I also invested a moment of my time to learn that I’m a 29-year old man based on my twitter feed. This result was from University of Cambridge Psychometric Centre’s service http://applymagicsauce.com. The result is obviously off, and just a reminder on the idea that “6 million volunteers” isn’t enough to provide an unbiased data set a system like this would learn from. And 45 peer-reviewed scientific articles add only the “how interesting” to the reliability of the results.
My concern on ML/AI isn’t on whether it will replace testers. Just for the arguments sake, I believe it will. Since I started mob testing with groups, my perspective into how well testers actually perform in the large has taken a steep dip, and I base my hope for the testers future usefulness in their interests to learn, not on what they perform today. The “higher function thinking” in testing exists, but is more rare than the official propaganda suggests. And the basic things won’t be that impossible to automate.
My concern on ML/AI is that people suck. With this I mean that people do bad things given the opportunities. And with ML/AI systems, as the data learned over time changes the system, we can corrupt it both in the creation of the original model and in using it while it is learning. We need to fix people first.
The people with time and skills use their time sometimes on awful problem domains. There must be a great idea other than “we could do this” to create a system that quite reliably guesses people’s sexual orientation from pictures, opening a huge abuse vector.

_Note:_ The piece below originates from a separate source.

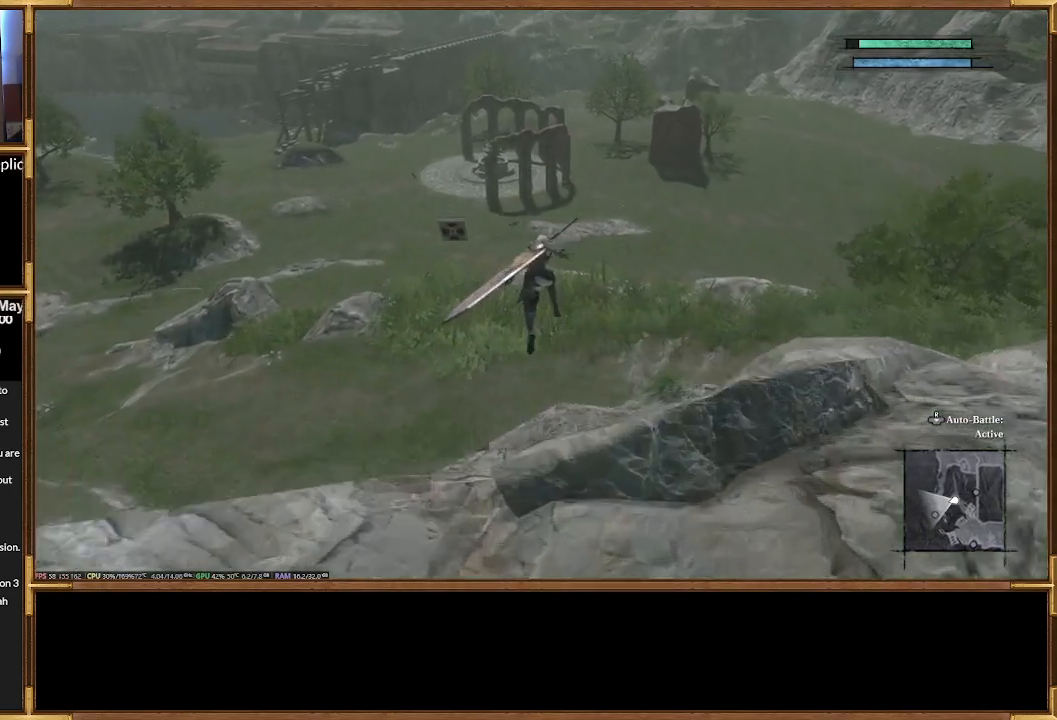
{"buttons": [], "events": [[200, "R2", "up"]]}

The people who get to feed data into the learning systems take joy in making the systems misbehave, and not in the ways we would think testing does. Given a learning chat bot, people first teach it to swear, spout out racist and sexist slurs and force the creators to shut them down.
Even is the data feeding was openly available for manipulation, these systems tend to multiply our invisible biases. The problems I find fascinating are focused around how we in the tech industry will first learn about the biases (creating systems in diverse groups, hint hint), fix them in ourselves to a reasonable extent and then turn the learnings into systems that are actually useful without significant abuse vectors.
So if there is a reason why the tester role remains is that figuring out these problems requires brain capacity. We could start by figuring out minorities and representation, kindness and consideration without ML/AI. That will make us better equipped for the problems the new systems introduce.